Commonwealth Bank of Australia, the nation's second-biggest lender by assets, said it was in talks to buy ABN AMRO's Australia and New Zealand operations, as it looks to strengthen its institutional banking and markets business.
The news came after National Australia Bank on Tuesday dropped out of the race to buy ABN AMRO Australia Holdings, a unit of Dutch bank ABN AMRO, which analysts value at about A$800 million (US$777 million).
The unit is being sold by a consortium led by Royal Bank of Scotland, which bought ABN last year.
Commonwealth shares were up over 2 percent in the Sydney morning session, following Wednesday's announcement, which analysts said came as a surprise.
"The thing I find surprising is that the various business units of ABN AMRO seem to be a better match for NAB than for Commonwealth," head of investment research at Constellation Capital management, Peter Vann said.
"It is interesting if Commonwealth would be in a better position to get more synergies than NAB would have ... to offer a fair price one needs to extract synergies," Vann said, adding that the decision by Commonwealth to enter into talks was a curious, rather than a negative or a positive surprise.
CBA said its proposal was incomplete and subject to further negotiations. A final agreement would require board, competition and regulatory approval.
The bank has entered into a period of exclusivity around negotiations and due diligence with Royal Bank of Scotland.

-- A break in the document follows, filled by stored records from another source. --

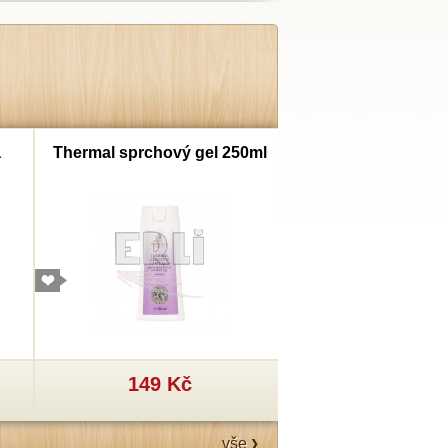
a
Thermal sprchový gel 250ml
Thermal šampon
149 Kč
199 Kč
vše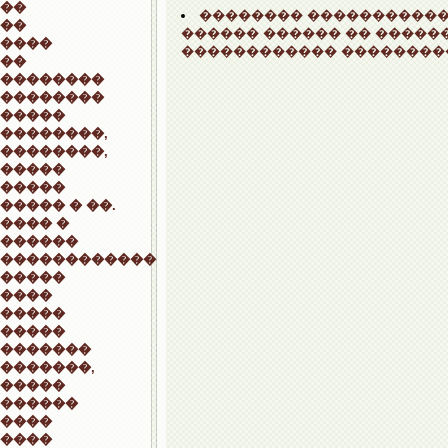
��
�������� ����������� 
��
������ ������ �� �����
����
������������ ��������
��
��������
��������
�����
��������,
��������,
�����
�����
����� � ��.
���� �
������
������������
�����
����
�����
�����
�������
�������,
�����
������
����
����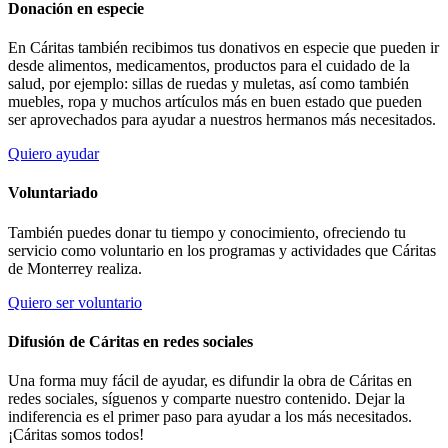
Donación en especie
En Cáritas también recibimos tus donativos en especie que pueden ir
desde alimentos, medicamentos, productos para el cuidado de la
salud, por ejemplo: sillas de ruedas y muletas, así como también
muebles, ropa y muchos artículos más en buen estado que pueden
ser aprovechados para ayudar a nuestros hermanos más necesitados.
Quiero ayudar
Voluntariado
También puedes donar tu tiempo y conocimiento, ofreciendo tu
servicio como voluntario en los programas y actividades que Cáritas
de Monterrey realiza.
Quiero ser voluntario
Difusión de Cáritas en redes sociales
Una forma muy fácil de ayudar, es difundir la obra de Cáritas en
redes sociales, síguenos y comparte nuestro contenido. Dejar la
indiferencia es el primer paso para ayudar a los más necesitados.
¡Cáritas somos todos!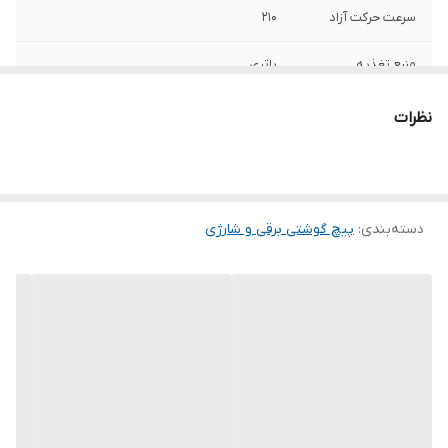
سرعت حرکت آزاد
210
منبع تغذیه
باتری
ولتاژ پیچ گوشتی
3.6 ولت
نظرات
ویژگی‌های پیچ
نشانگر شارژ باتری
گوشتی برقی و
شارژی
دسته‌بندی
:
پیچ گوشتی برقی و شارژی
اقلام همراه
40عدد انواع سر پیچگوشتی ،بکس و متعلقات
مربوطه شارژر
ابعاد
250x100x200 میلی‌متر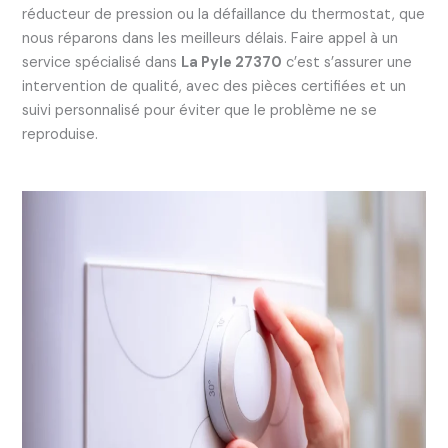
réducteur de pression ou la défaillance du thermostat, que
nous réparons dans les meilleurs délais. Faire appel à un
service spécialisé dans
La Pyle 27370
c’est s’assurer une
intervention de qualité, avec des pièces certifiées et un
suivi personnalisé pour éviter que le problème ne se
reproduise.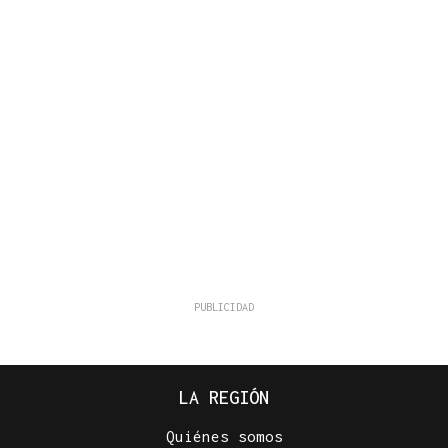
LA REGIÓN
Quiénes somos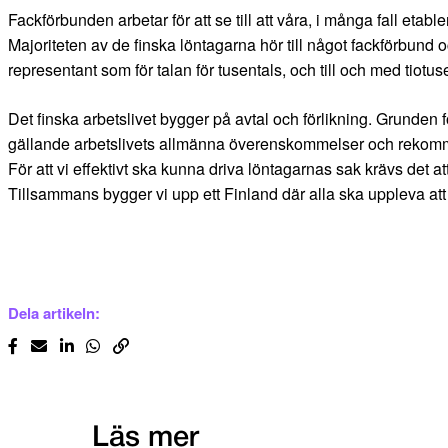
Fackförbunden arbetar för att se till att våra, i många fall et
Majoriteten av de finska löntagarna hör till något fackförbund
representant som för talan för tusentals, och till och med tiotu
Det finska arbetslivet bygger på avtal och förlikning. Grunde
gällande arbetslivets allmänna överenskommelser och rekommend
För att vi effektivt ska kunna driva löntagarnas sak krävs det 
Tillsammans bygger vi upp ett Finland där alla ska uppleva att 
Dela artikeln:
Läs mer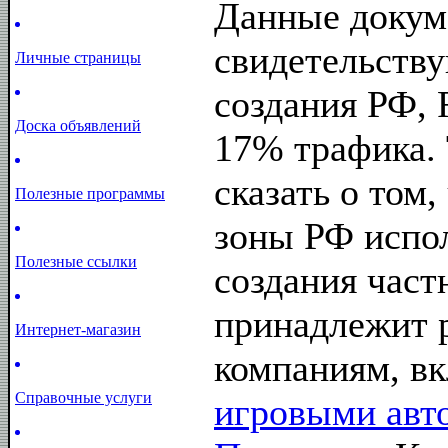
Данные докум
свидетельству
Личные страницы
создания РФ, 
Доска объявлений
17% трафика. 
сказать о том
Полезные программы
зоны РФ испо
Полезные ссылки
создания част
принадлежит 
Интернет-магазин
компаниям, вк
Справочные услуги
игровыми авт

Last year, a consortium comprising Royal Bank of Scotland, Spain's Santander and Belgian-Dutch Fortis bought ABN AMRO for about $99.4 billion. The consortium has been looking to sell some assets to strengthen stretched balance sheets.
Commonwealth Bank and Japan's Nomura Holdings were tipped as potential bidders for the ABN's Australian and New Zealand business after NAB withdrew.